October 31, 1994|By Jon Morgan | Jon Morgan,Sun Staff Writer

Chris Webber's rookie contract with the Golden State Warriors would seem to have had everything a player could want: $74.4 million in guaranteed annual payments stretching over 15 years, whether or not he played.

But after a year, Webber tore it up.

Is he crazy?

Probably not. When the Rookie of the Year exercised an option to cancel his contract, he was carrying out a predictable strategy born of pro basketball's convoluted economic structure.

"In some instances, these contracts are one-way streets running back to the player. But a lot of these players are franchise players," said Martin Greenberg, director of the National Sports Law Institute at Marquette University.

High-powered rookies such as Webber routinely are garnering long-term, high-paying contracts. But the deals have to meet the rules of the NBA's salary cap, which limits total team payrolls and restricts annual raises to 30 percent of the first year's pay.

To work around these obstacles, teams and players have developed complicated schemes. Giving a contract a long term, perhaps longer than the player is likely to be in the sport, allows a team to stay under the cap with low first-year pay, stick with the 30 percent rule, and still attract top talent with $75 million.

"There are a lot of nuances and subtleties to this," said Bill Sweek, an agent with ProServ.

Webber's deal, for example, started at $1.6 million and would have crept up. However, the "op out," or escape clause, which Webber triggered in June, allowed him to declare himself a restricted free agent.

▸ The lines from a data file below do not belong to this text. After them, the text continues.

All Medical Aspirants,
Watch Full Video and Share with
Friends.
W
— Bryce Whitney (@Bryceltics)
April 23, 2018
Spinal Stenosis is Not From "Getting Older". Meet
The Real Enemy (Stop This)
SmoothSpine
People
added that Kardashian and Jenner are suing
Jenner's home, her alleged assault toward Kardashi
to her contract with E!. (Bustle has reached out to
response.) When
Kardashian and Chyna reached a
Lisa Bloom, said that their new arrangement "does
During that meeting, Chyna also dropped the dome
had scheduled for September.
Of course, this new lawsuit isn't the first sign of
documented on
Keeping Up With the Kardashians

Under the NBA collective bargaining agreement, a team re-signing a free agent does not have to count his pay against the salary cap.

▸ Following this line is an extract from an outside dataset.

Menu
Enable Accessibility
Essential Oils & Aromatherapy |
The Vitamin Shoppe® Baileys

So Webber can try to negotiate the same or more money over a shorter period. He can accept offers from other teams, but the Warriors have the right to match it and keep him.

The NBA's cap presents other oddities. For example, if a player ** has a season-ending injury, his team gets credit under the cap for half of that year's pay to the injured player. So if a $1 million player goes down, the team gets $500,000 more under the cap to hire a replacement.

However, there are rules against bundling that money with, say, money saved from a retiring or traded player to pay a single athlete. The $500,000 then turns into a "slot" that agents seek to exploit for their clients.

"It's tough sometimes with the cap to, A, find the right numbers and, B, find the slot," said Tony Dutt, a senior vice president of ProServ.

This is all an oddity of the NBA.

Although baseball owners are seeking a salary cap, the rules currently provide for free agency after six seasons and no cap, giving veteran superstars the leverage to get more money up front.

The Orioles' Cal Ripken, for example, received a five-year deal worth $32.5 million, including a job after his playing days. The average of a little more than $6 million a year is more than Webber's annual average of $4.9 million, but the total value of the young basketball player's pact is more than twice that of the baseball superstar.

The NFL's contract provides for a "hard cap," which basketball owners also are seeking in talks under way with the NBA Players Association (they also are seeking a rookie cap to end the spiral of rookie pay). Under a hard cap, teams cannot exempt players, such as Webber, even if they are re-signing them.

NFL free agency kicks in after five years, at which time players' contracts tend to balloon.

The NHL does not have a cap, but owners are seeking one in talks that have delayed the start of the season.